Budidaya ubi kayu yang telah dikenal petani secara turun-temurun merupakan modal dasar yang dapat dimanfaatkan dalam pengembangan ubi kayu melalui intensifikasi. Senjang produktivitas yang cukup besar antar propinsi dan pertumbuhan produktivitas sekitar 2,58%/tahun selama lima tahun terakhir mengindikasikan bahwa petani responsif terhadap teknologi untuk meningkatkan hasil bila didukung harga yang memadai. Ubi kayu sebagai pangan pokok merupakan faktor pendorong terhadap keberlanjutan usaha tani sejalan dengan kebutuhan pangan keluarga. Oleh karena kebutuhan pangan berdasarkan kesetaraan kalori sekitar 1 ton ubi segar/tahun/keluarga dan luas lahan untuk ubi kayu antara 0,25–0,75 ha/kk, maka akan terdapat kelebihan hasil sebagai bahan baku industri bioetanol.

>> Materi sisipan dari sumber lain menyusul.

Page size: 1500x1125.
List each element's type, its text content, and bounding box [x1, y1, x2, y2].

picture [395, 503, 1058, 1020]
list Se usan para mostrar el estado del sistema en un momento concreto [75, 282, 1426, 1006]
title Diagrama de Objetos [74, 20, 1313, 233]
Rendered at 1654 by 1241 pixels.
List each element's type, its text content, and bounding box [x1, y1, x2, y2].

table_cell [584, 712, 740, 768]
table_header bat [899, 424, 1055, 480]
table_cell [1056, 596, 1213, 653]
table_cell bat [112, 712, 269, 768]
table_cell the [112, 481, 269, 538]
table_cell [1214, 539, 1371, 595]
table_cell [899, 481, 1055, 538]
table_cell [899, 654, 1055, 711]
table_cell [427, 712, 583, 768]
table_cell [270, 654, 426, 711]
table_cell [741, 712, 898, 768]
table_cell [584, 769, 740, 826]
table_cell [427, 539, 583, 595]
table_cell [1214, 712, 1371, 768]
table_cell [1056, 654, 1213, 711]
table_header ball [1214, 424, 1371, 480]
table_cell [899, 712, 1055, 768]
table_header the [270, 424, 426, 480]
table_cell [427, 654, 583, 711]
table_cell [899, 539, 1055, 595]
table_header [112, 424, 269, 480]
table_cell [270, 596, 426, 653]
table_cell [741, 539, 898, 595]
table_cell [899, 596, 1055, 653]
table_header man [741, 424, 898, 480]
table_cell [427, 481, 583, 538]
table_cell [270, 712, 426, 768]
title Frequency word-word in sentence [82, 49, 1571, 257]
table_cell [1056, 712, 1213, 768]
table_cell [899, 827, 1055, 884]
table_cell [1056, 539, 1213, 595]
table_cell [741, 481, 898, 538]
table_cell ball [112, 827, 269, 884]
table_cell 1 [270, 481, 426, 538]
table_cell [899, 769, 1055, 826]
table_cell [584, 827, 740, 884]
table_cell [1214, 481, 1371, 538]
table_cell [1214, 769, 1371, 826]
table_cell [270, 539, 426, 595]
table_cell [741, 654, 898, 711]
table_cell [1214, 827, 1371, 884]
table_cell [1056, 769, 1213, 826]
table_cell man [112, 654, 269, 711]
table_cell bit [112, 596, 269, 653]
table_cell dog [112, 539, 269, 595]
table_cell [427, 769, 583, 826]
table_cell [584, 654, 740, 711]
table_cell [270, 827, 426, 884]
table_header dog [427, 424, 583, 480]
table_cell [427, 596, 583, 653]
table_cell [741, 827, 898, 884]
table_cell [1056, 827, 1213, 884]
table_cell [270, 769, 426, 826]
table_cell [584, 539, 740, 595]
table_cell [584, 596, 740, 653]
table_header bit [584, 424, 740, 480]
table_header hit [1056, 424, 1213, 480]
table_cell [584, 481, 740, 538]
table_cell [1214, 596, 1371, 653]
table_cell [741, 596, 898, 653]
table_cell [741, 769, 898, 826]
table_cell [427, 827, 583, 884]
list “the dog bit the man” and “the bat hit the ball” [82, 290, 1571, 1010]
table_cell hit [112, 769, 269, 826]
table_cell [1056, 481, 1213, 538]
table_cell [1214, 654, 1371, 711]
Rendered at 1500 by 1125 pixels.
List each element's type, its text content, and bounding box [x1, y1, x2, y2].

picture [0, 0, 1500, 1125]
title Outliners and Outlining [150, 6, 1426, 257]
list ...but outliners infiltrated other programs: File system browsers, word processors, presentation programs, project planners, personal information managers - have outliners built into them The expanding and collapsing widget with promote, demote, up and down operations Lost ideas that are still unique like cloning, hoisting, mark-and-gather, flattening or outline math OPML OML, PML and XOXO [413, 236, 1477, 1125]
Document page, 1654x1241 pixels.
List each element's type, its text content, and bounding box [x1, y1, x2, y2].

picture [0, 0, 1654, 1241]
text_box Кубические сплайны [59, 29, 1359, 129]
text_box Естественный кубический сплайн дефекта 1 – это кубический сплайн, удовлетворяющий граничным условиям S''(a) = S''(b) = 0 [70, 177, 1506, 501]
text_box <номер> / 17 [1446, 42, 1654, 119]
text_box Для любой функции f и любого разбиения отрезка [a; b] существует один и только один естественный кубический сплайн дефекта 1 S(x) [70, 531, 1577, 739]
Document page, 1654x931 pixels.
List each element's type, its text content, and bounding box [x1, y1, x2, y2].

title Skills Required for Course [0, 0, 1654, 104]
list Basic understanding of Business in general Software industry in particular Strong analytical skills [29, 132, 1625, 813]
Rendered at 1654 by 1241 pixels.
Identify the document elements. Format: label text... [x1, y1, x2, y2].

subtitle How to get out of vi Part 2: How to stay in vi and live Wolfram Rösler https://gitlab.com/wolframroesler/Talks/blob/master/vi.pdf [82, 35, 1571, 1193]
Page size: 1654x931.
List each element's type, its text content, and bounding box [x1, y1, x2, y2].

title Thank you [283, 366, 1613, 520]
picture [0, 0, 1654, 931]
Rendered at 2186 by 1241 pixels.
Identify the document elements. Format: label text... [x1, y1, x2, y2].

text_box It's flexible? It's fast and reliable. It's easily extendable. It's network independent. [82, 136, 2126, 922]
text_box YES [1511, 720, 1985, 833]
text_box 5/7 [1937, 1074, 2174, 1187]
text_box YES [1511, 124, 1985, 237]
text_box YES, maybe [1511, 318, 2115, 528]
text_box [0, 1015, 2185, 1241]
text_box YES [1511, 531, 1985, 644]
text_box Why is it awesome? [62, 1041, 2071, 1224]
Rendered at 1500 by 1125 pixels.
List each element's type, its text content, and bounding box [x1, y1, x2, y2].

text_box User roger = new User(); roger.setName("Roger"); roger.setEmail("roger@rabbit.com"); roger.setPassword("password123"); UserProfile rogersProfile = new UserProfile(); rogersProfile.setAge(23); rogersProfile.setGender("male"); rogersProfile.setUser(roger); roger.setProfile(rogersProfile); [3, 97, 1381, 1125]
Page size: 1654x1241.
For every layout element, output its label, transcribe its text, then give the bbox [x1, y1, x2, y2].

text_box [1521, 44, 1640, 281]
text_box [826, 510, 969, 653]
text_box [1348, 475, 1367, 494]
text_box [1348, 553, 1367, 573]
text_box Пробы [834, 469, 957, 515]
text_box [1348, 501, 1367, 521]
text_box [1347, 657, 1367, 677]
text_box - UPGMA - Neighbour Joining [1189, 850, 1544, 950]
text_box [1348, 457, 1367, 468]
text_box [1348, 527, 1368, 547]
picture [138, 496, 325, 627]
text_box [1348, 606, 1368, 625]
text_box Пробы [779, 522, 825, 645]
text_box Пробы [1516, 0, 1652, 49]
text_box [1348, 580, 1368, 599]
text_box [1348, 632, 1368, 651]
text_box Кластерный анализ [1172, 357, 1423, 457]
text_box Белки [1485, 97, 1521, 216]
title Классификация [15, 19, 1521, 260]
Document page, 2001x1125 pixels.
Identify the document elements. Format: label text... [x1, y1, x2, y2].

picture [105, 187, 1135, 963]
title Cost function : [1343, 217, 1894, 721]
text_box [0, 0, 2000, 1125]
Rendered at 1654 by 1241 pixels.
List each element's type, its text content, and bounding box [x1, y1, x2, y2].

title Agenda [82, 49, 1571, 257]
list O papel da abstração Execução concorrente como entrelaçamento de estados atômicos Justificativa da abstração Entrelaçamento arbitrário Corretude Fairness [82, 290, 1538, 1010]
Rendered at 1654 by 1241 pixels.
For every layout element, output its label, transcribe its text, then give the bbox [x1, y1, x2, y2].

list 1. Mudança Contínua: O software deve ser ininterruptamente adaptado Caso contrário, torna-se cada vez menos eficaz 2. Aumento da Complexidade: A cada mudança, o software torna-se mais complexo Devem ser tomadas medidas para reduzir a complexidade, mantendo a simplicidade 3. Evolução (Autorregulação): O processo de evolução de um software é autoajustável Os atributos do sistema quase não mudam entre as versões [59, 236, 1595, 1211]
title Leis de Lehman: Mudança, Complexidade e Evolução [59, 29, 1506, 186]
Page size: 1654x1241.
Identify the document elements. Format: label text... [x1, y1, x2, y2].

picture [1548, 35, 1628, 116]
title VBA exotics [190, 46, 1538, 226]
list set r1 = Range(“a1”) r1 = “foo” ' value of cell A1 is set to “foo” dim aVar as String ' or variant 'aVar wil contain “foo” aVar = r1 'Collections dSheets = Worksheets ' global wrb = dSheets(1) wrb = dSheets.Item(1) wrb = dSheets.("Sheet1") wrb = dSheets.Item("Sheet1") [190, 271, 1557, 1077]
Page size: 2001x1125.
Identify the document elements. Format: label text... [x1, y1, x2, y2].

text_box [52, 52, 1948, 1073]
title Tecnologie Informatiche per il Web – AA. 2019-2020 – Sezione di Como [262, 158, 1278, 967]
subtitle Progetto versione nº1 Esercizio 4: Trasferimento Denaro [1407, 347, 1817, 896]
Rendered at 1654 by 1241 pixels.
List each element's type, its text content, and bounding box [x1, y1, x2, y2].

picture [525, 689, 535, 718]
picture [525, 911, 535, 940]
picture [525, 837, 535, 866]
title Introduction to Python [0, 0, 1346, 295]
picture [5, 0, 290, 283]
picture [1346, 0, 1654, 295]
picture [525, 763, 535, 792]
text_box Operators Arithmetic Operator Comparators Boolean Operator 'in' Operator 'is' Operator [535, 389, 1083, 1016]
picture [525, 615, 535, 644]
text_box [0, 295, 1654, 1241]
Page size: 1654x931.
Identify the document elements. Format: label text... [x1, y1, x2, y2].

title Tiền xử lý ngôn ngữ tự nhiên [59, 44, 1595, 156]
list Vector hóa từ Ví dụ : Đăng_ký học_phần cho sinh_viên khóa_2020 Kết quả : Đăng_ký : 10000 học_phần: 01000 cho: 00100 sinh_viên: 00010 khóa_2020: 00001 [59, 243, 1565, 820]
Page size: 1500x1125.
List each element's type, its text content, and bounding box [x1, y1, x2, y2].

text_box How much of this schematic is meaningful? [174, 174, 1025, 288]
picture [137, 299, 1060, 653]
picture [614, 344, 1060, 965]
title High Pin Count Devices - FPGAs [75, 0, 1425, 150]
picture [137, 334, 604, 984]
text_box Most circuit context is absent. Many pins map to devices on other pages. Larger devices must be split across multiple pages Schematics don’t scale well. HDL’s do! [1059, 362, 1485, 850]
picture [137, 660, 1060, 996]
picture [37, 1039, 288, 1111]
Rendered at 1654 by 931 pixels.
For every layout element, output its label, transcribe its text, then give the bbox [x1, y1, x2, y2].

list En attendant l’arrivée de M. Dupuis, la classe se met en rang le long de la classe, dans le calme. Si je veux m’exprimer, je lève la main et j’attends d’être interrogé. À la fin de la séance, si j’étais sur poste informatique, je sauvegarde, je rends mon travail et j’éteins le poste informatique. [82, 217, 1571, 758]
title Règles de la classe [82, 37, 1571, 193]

Biaya produksi usaha tani ubi kayu per satuan luas lebih murah 20–40% dibanding padi gogo dan palawija lainnya, sehingga usaha tani ubi kayu merupakan pilihan bagi petani bermodal terbatas. Selanjutnya, mengingat jumlah petani bermodal terbatas jumlahnya sekitar 35% dari total keluarga tani, maka terdapat potensi menggeser sistem usaha taninya dari subsisten ke semi komersial melalui bantuan kredit usaha tani dalam pola kemitraan dengan pihak industri bioetanol.


 Hambatan Pengembangan Ubi Kayu
Hambatan dalam pengembangan ubi kayu sebagai bahan baku industri bioetanol dapat dipilah berdasarkan aspek manajemen, biofisik dan sosial ekonomi.
 Aspek Manajemen
Hambatan pengembangan ubi kayu yang berkaitan dengan aspek mana- jemen, di antaranya adalah: (1) program Pemda belum komprehensif, (2) dukungan sistem pemasaran lemah, (3) dukungan BKPM kurang realistis, (4) penyuluhan pertanian bias ke komoditas superior, (5) Perpres No.5 dan Inpres No. 1 tahun 2006 belum terimplementasikan di kabupaten, (6) tata ruang pengembangan industri berbahan baku ubi kayu belum berbasis daya dukung lingkungan, (7) koordinasi antar instansi terkait lemah, (8) ubi kayu belum termasuk komoditas unggulan prioritas utama, (9) koordinasi tim teknis dalam penyusunan teknologi anjuran lemah, dan (10) infrastruktur belum memadai.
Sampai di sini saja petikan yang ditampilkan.